Title: Study Using Kepler Telescope Data Reveals New Insights Into Shrinking Exoplanets
Researchers using the Kepler Space Telescope have discovered new evidence that some exoplanets are shrinking due to the loss of their atmospheres, a phenomenon likely caused by core radiation. This discovery provides insight into the observed size gap in exoplanets and suggests a significant atmospheric loss process different from the previously theorized photoevaporation.
The study, published in The Astronomical Journal, has the potential to explain the ‘missing’ exoplanets between super-Earths and sub-Neptunes. Data from NASA’s retired Kepler Space Telescope indicates that the cores of certain exoplanets are pushing their atmospheres away from the inside out, causing them to shrink.
Exoplanets come in a variety of sizes, but there is a noticeable absence of planets in the 1.5 to 2 times the size of Earth range, known as the “size gap.” Lead author of the study, Jessie Christiansen, explained that there’s something going on that impedes planets from reaching and/or staying at this size.

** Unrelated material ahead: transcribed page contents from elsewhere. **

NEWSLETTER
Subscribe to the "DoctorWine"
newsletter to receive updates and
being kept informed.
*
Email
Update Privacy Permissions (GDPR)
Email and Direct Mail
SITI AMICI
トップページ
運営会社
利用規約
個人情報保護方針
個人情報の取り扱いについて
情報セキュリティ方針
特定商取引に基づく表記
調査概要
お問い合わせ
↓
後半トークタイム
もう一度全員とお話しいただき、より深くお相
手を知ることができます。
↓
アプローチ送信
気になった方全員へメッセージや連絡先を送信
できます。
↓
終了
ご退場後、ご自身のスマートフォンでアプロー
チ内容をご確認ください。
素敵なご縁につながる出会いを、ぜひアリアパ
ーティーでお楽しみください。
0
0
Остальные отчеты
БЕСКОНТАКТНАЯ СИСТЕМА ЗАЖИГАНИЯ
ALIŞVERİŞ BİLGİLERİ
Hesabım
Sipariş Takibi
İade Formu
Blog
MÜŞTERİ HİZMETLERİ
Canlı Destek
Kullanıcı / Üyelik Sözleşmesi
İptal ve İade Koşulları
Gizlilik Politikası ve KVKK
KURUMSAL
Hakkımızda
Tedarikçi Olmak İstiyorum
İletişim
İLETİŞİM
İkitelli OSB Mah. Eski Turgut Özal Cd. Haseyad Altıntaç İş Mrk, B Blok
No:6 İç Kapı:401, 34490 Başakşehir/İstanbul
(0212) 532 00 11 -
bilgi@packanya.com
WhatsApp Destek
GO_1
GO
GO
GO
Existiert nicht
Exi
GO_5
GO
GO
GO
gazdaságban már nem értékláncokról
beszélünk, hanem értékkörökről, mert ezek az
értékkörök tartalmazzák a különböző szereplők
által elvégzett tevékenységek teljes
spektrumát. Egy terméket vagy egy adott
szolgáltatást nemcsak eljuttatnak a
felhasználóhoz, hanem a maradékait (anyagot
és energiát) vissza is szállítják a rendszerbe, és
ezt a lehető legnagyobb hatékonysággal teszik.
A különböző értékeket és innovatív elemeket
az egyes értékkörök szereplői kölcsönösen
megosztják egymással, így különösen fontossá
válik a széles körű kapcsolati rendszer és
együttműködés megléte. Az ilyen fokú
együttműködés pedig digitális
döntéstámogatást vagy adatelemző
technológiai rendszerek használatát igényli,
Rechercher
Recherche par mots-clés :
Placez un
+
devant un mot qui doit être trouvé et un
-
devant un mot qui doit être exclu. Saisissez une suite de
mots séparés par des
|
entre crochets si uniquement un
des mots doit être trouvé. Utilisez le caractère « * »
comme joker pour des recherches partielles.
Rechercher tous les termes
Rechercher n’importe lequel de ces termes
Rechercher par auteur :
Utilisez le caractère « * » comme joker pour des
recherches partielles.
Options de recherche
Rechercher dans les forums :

The study supports the theory that certain sub-Neptunes are losing their atmospheres over time due to insufficient mass and gravitational force to retain them. Core-powered mass loss, caused by radiation emitted from a planet’s hot core, is believed to be the leading explanation for this phenomenon.
By analyzing data from the star clusters Praesepe and Hyades with NASA’s K2, the researchers found that nearly 100% of stars in these clusters still have a sub-Neptune planet or planet candidate in their orbit, suggesting that they have retained their atmospheres. This differs from older stars, where only 25% have orbiting sub-Neptunes. The observations indicate that photoevaporation could not have taken place in Praesepe and Hyades, leaving core-powered mass loss as the leading explanation.
While the research is ongoing, the findings shed new light on the atmospheric loss process of exoplanets and suggest that the current understanding of photoevaporation and core-powered mass loss could evolve with future studies. The discovery was made possible using the NASA Exoplanet Archive, operated by Caltech under contract with NASA, and is a testament to the groundbreaking legacy of the Kepler mission.
Kepler, which concluded its mission on October 30, 2018, discovered more than 2,600 confirmed planets around other stars and provided valuable data for studies such as this. The mission was managed by NASA’s Ames Research Center and was instrumental in revolutionizing our understanding of exoplanets.